Vivimos en la era de los extremos. Así tituló Eric Hobsbawm su historia del siglo XX. Pero nos equivocaríamos si pensáramos que es algo exclusivo de nuestros días. En realidad la confrontación de ideas —es decir ideológica— es santo y seña de la modernidad. Empezó con las guerras de religión que asolaron Europa en los siglos XVI y XVII. La idea de tolerancia nació precisamente entonces para evitar que seguidores de un mismo Dios se mataran unos a otros encarnizadamente. Tolerancia quiere decir convivir con mi adversario antes que convencerlo. La pluralidad de opiniones es un principio nuclear de la modernidad, pero esa confrontación fue cruda y violenta durante siglos: enfrentó a filósofos contra apologistas en los siglos XVII y XVIII, a liberales contra conservadores en el XIX y a totalitarios de uno y otro signo contra demócratas a lo largo del siglo XX. Sólo después de la Segunda Guerra Mundial la democracia liberal, imperfecta y por tanto siempre perfectible, se impuso como la mejor de las formas de garantizar la coexistencia pacífica de opiniones antagónicas.

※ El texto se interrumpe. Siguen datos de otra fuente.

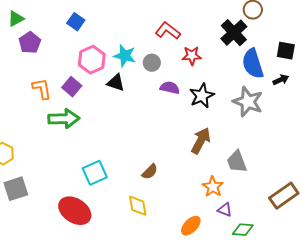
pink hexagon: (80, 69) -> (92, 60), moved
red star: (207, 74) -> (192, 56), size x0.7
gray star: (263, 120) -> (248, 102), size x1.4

Pero esa convivencia se consigue, inevitablemente, al precio de no dejar completamente satisfecho a nadie. A todos nos parece que se viviría mejor en un mundo donde nuestras ideas fueran las únicas de curso legal, pero sería un mundo irrespirable para la otra mitad. La democracia liberal es, pues, intrascendente por principio e insatisfactoria por definición. No parecen calificativos muy halagüeños ni demasiado grandilocuentes. Y, sin embargo, es lo mejor que puede decirse de ella: un sistema democrático de calidad sería aquel que dejara razonable o aceptablemente insatisfechos a unos y otros. No solo a unos, por supuesto. Ni evidentemente tampoco a todos, porque eso la haría insostenible e insoportable. La democracia liberal puede ser poco épica, demasiado farragosa, exasperantemente procedimental incluso. Pero es útil. Y, como esos electrodomésticos antiguos y pasados de moda que conservamos en casa porque siguen cumpliendo modélicamente su función, deberíamos conservarla cuidadosamente hasta que no encontremos una nueva versión mejorada. Recordémoslo antes de ponerla en solfa unos, que la quieren más autoritaria, y otros, que la prefieren más directa. Recordemos lo que nos costó dar con la fórmula que permitiera que personas que piensan de manera muy distinta sobre casi todo convivamos sin dañarnos. Demasiado.